Open mmosc opened 1 year ago

mmosc commented 1 year ago

Hi!

I am training several instances of BPR with a grid search on the embedding size and the learning rate. I would like to monitor training of each run on wandb. However, wandb only displays the first run (i.e., the first point on the grid).

Am I doing something wrong with the configurations, or is wandb + RecBole not working for grid search?

Best, Marta

Wicknight commented 1 year ago

@mmosc Hello, sorry for the late reply. Actually when you use hyper_tuning in RecBole, 'wandb + RecBole' isn't working well. Instead, we provide another way to visualize hyper-tuning process, as a display output file. The path of this file is controlled by the parameter display_file in run_hyper.py.

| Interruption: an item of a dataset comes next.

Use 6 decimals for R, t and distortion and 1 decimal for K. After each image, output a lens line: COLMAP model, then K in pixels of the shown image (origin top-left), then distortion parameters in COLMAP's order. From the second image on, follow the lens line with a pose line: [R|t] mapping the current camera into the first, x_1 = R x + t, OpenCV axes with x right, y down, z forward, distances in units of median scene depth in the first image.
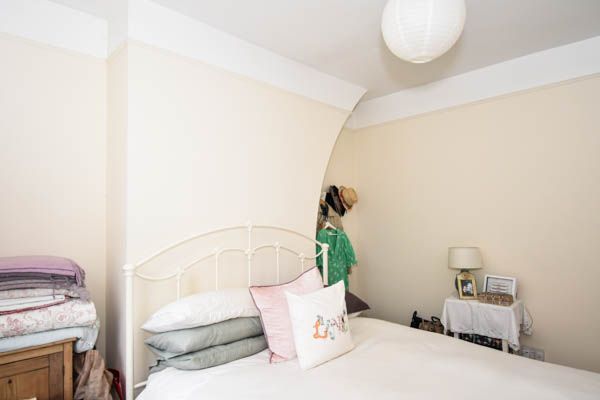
lens RADIAL K [[347.2, 0, 300.0], [0, 347.2, 200.0], [0, 0, 1]] dist [0.001424, -0.000729]
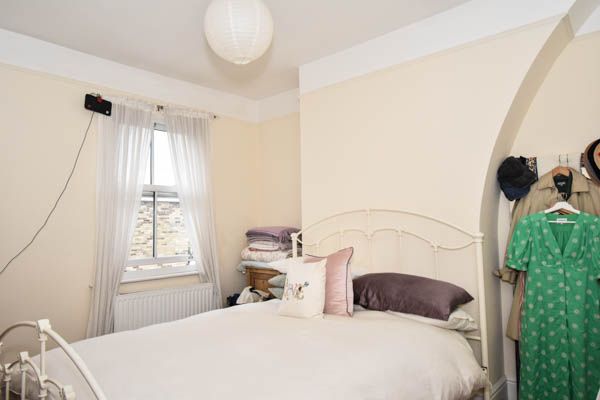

mmosc commented 1 year ago

Hi @Wicknight and thank you for your reply!

Okay, I have two remarks:

  1. Does setting the display_file allow following the training process of each grid element, i.e., the evolution of the train and val losses and metrics, as a function of epochs? Or does it only store the final values for each model instance?
  2. Maybe it would be good to make the user aware of the incompatibility between wandb and hyperparameter tuning, with a warning or maybe even an Error.

Best, Marta

Wicknight commented 1 year ago

@mmosc For the first one, actually we now only store the final values for each model instance with display_file parameter. You can refer to our documents for specific examples.

For the second one, thank you for your advice! We will consider addressing this compatibility problem in a future update to make wandb easy for users to use in hyperparameter tuning process!